The choices fall into two broad categories. Basic mileage meters would keep count of miles driven using a cars odometer. More advanced meters would use GPS technology to keep track of how far and where cars travel to make sure drivers are not charged for out-of-state or off-road trips.
Eventually, Oregon officials hope that a smartphone application can be developed to supplement the basic meters. Drivers would be able to turn on the expanded service software while they drive in other states or on private roadways to automatically report those mileage exceptions to the state.
The mileage meters would also be linked to cars fuel gauges to measure and report how much gas motorists use.
Meanwhile, the volunteers would still pay gas taxes at the pump. The state would compute how much money drivers paid in gas taxes and subtract that from the amount they owe in mileage taxes. The state would then send a bill for the difference.
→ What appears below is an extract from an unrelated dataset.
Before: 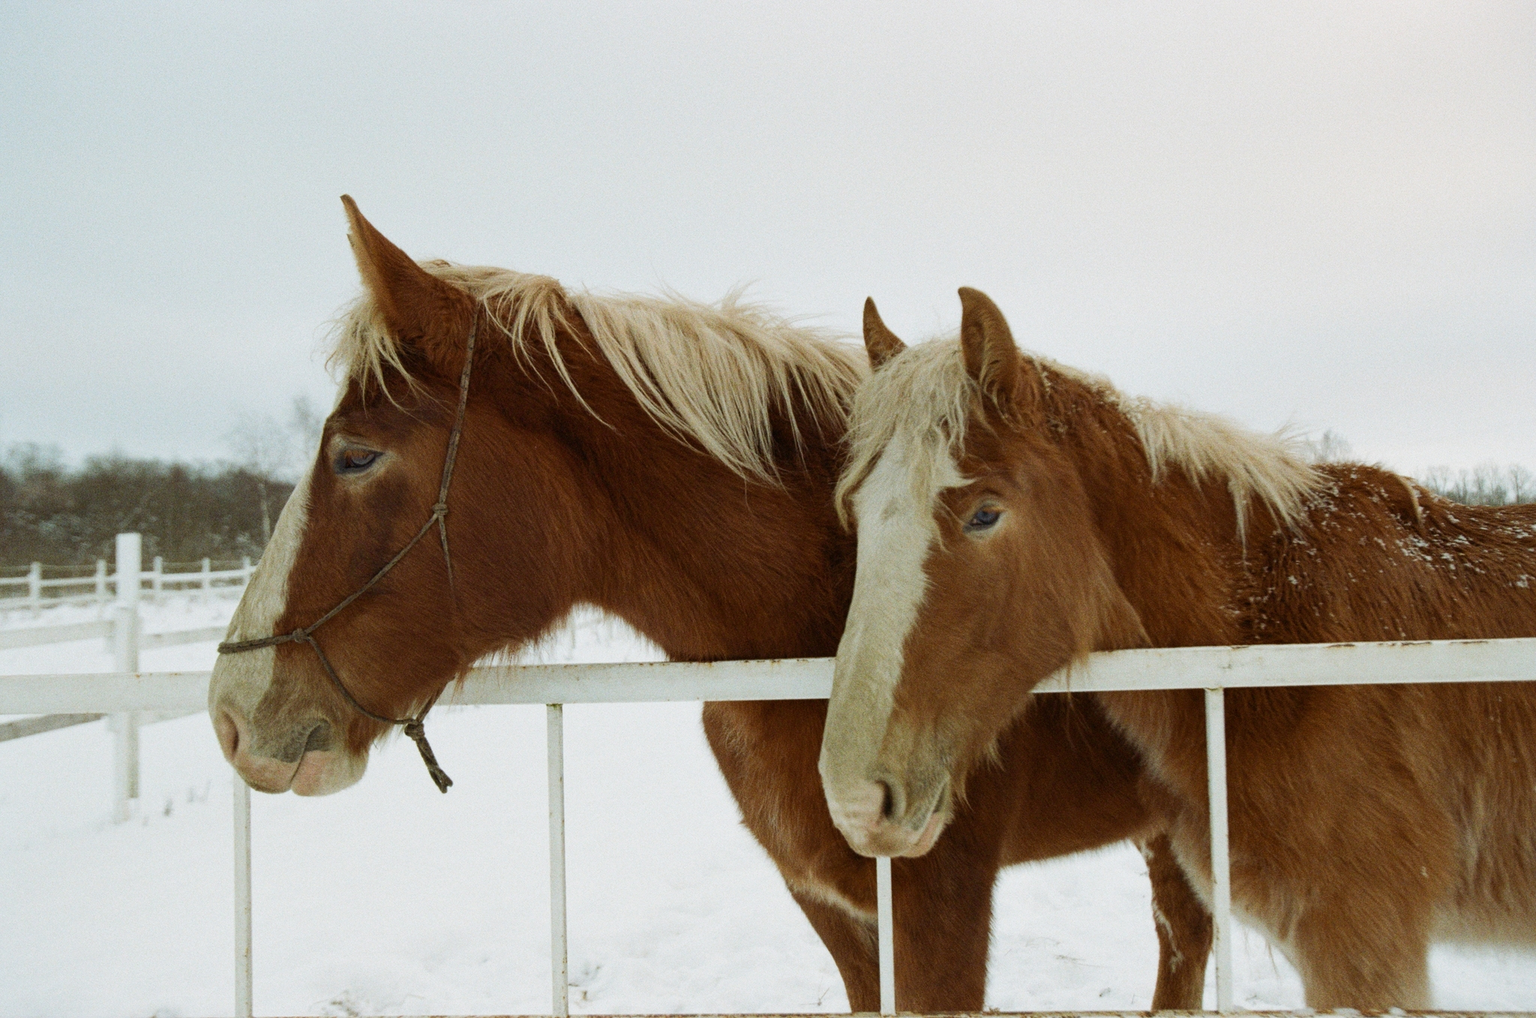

Q: How much more or less would drivers pay?
A: Drivers with gas guzzlers would do well under the new program. Oregons gas tax is currently 30 cents a gallon. The mileage tax under the legislation would be 1.5 cents a gallon. So anyone driving a car averaging fewer than 20 miles per gallon would pay less money under the mileage tax than the gas tax, and perhaps even get a refund.
The average fuel efficiency for small vehicles in 2010, according to the U.S. Department of Transportation, was 23.5 miles per gallon. The Obama administration last year set efficiency goals for 54.5 mpg by model year 2025.
Q: What about people with new cars and electric cars?
A: James Whitty, who helped develop the program for the Oregon Department of Transportation, acknowledged that it would be a tough sell to get people with super-efficient vehicles to volunteer for the 2015 launch. But he stressed that the legislation passed less than a month ago, and the department has two years to figure out how to encourage drivers of efficient cars to take part.
Thats important because the program allows only 3,000 of the 5,000 slots to go to cars that get 22 mpg or less. The remaining spots are for more efficient vehicles.
Q: What about privacy?
A: Oregon tried a pilot project between 2006 and 2007 that used state-issued transponders to count miles. What the state found, Whitty said, was that the arrangement was expensive and that the public did not like having a GPS tracking device installed in cars.
That is why Oregon turned to private companies during a follow-up pilot program last year, which it conducted with Nevada and Washington state. Mile meters are already on the market for tracking trucks or for allowing insurance companies to charge customers based on the distances they drive.
This years legislation limits who can see the information reported by the meters, and it requires the state and private entities to destroy location information from participating drivers within 30 days of using it for billing.
Q: What other options do states have for taxing highly efficient vehicles?
A: At least 27 states tax alternative fuels used in vehicles, such as natural gas, electricity or ethanol, according to the National Conference of State Legislatures.
Virginia this year became the 10th state to impose a fee on owners of alternative fuel vehicles. Virginias new fee also applies to hybrids.